(DATOS MOSTRADOS):

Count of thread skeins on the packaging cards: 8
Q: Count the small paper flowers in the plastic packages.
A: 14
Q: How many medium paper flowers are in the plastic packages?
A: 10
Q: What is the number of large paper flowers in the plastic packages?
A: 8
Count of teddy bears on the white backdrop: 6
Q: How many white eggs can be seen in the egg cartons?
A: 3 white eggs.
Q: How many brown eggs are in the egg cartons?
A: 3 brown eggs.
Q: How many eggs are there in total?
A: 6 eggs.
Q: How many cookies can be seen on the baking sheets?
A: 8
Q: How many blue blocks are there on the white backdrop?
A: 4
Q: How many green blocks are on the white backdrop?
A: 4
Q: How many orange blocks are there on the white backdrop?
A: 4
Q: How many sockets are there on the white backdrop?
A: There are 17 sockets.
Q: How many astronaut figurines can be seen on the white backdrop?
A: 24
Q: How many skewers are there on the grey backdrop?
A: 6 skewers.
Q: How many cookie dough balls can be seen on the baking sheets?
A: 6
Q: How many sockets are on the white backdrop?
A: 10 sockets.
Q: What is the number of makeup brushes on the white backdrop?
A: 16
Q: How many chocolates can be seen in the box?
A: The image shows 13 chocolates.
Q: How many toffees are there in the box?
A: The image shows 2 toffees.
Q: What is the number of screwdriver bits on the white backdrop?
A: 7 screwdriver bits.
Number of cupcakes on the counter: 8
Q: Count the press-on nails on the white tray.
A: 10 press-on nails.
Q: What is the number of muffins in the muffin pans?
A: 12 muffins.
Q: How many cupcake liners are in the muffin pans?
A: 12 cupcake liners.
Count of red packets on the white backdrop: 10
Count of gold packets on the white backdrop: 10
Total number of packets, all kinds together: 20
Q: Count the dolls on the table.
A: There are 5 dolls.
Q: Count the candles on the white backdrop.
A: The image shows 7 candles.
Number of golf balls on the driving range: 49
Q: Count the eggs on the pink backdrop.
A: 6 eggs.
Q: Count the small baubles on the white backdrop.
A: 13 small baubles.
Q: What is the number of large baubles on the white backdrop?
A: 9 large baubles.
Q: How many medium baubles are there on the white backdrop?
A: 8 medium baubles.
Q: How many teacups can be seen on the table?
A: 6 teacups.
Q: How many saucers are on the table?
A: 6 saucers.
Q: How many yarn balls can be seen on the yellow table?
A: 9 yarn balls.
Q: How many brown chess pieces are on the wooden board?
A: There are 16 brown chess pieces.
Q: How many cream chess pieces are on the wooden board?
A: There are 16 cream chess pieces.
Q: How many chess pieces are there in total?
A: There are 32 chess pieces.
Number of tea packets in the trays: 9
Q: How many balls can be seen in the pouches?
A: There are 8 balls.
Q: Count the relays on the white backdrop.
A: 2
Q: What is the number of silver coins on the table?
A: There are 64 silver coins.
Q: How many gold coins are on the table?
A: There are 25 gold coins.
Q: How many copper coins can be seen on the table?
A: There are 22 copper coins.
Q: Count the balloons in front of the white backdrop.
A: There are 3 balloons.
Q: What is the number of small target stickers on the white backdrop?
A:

(PROBLEMA PLANTEADO): Edita todas las filas cambiando "backdrop" por "background" y deja lo demás sin modificar.

(RESULTADO DEL EJERCICIO):
Count of thread skeins on the packaging cards: 8
Q: Count the small paper flowers in the plastic packages.
A: 14
Q: How many medium paper flowers are in the plastic packages?
A: 10
Q: What is the number of large paper flowers in the plastic packages?
A: 8
Count of teddy bears on the white background: 6
Q: How many white eggs can be seen in the egg cartons?
A: 3 white eggs.
Q: How many brown eggs are in the egg cartons?
A: 3 brown eggs.
Q: How many eggs are there in total?
A: 6 eggs.
Q: How many cookies can be seen on the baking sheets?
A: 8
Q: How many blue blocks are there on the white background?
A: 4
Q: How many green blocks are on the white background?
A: 4
Q: How many orange blocks are there on the white background?
A: 4
Q: How many sockets are there on the white background?
A: There are 17 sockets.
Q: How many astronaut figurines can be seen on the white background?
A: 24
Q: How many skewers are there on the grey background?
A: 6 skewers.
Q: How many cookie dough balls can be seen on the baking sheets?
A: 6
Q: How many sockets are on the white background?
A: 10 sockets.
Q: What is the number of makeup brushes on the white background?
A: 16
Q: How many chocolates can be seen in the box?
A: The image shows 13 chocolates.
Q: How many toffees are there in the box?
A: The image shows 2 toffees.
Q: What is the number of screwdriver bits on the white background?
A: 7 screwdriver bits.
Number of cupcakes on the counter: 8
Q: Count the press-on nails on the white tray.
A: 10 press-on nails.
Q: What is the number of muffins in the muffin pans?
A: 12 muffins.
Q: How many cupcake liners are in the muffin pans?
A: 12 cupcake liners.
Count of red packets on the white background: 10
Count of gold packets on the white background: 10
Total number of packets, all kinds together: 20
Q: Count the dolls on the table.
A: There are 5 dolls.
Q: Count the candles on the white background.
A: The image shows 7 candles.
Number of golf balls on the driving range: 49
Q: Count the eggs on the pink background.
A: 6 eggs.
Q: Count the small baubles on the white background.
A: 13 small baubles.
Q: What is the number of large baubles on the white background?
A: 9 large baubles.
Q: How many medium baubles are there on the white background?
A: 8 medium baubles.
Q: How many teacups can be seen on the table?
A: 6 teacups.
Q: How many saucers are on the table?
A: 6 saucers.
Q: How many yarn balls can be seen on the yellow table?
A: 9 yarn balls.
Q: How many brown chess pieces are on the wooden board?
A: There are 16 brown chess pieces.
Q: How many cream chess pieces are on the wooden board?
A: There are 16 cream chess pieces.
Q: How many chess pieces are there in total?
A: There are 32 chess pieces.
Number of tea packets in the trays: 9
Q: How many balls can be seen in the pouches?
A: There are 8 balls.
Q: Count the relays on the white background.
A: 2
Q: What is the number of silver coins on the table?
A: There are 64 silver coins.
Q: How many gold coins are on the table?
A: There are 25 gold coins.
Q: How many copper coins can be seen on the table?
A: There are 22 copper coins.
Q: Count the balloons in front of the white background.
A: There are 3 balloons.
Q: What is the number of small target stickers on the white background?
A:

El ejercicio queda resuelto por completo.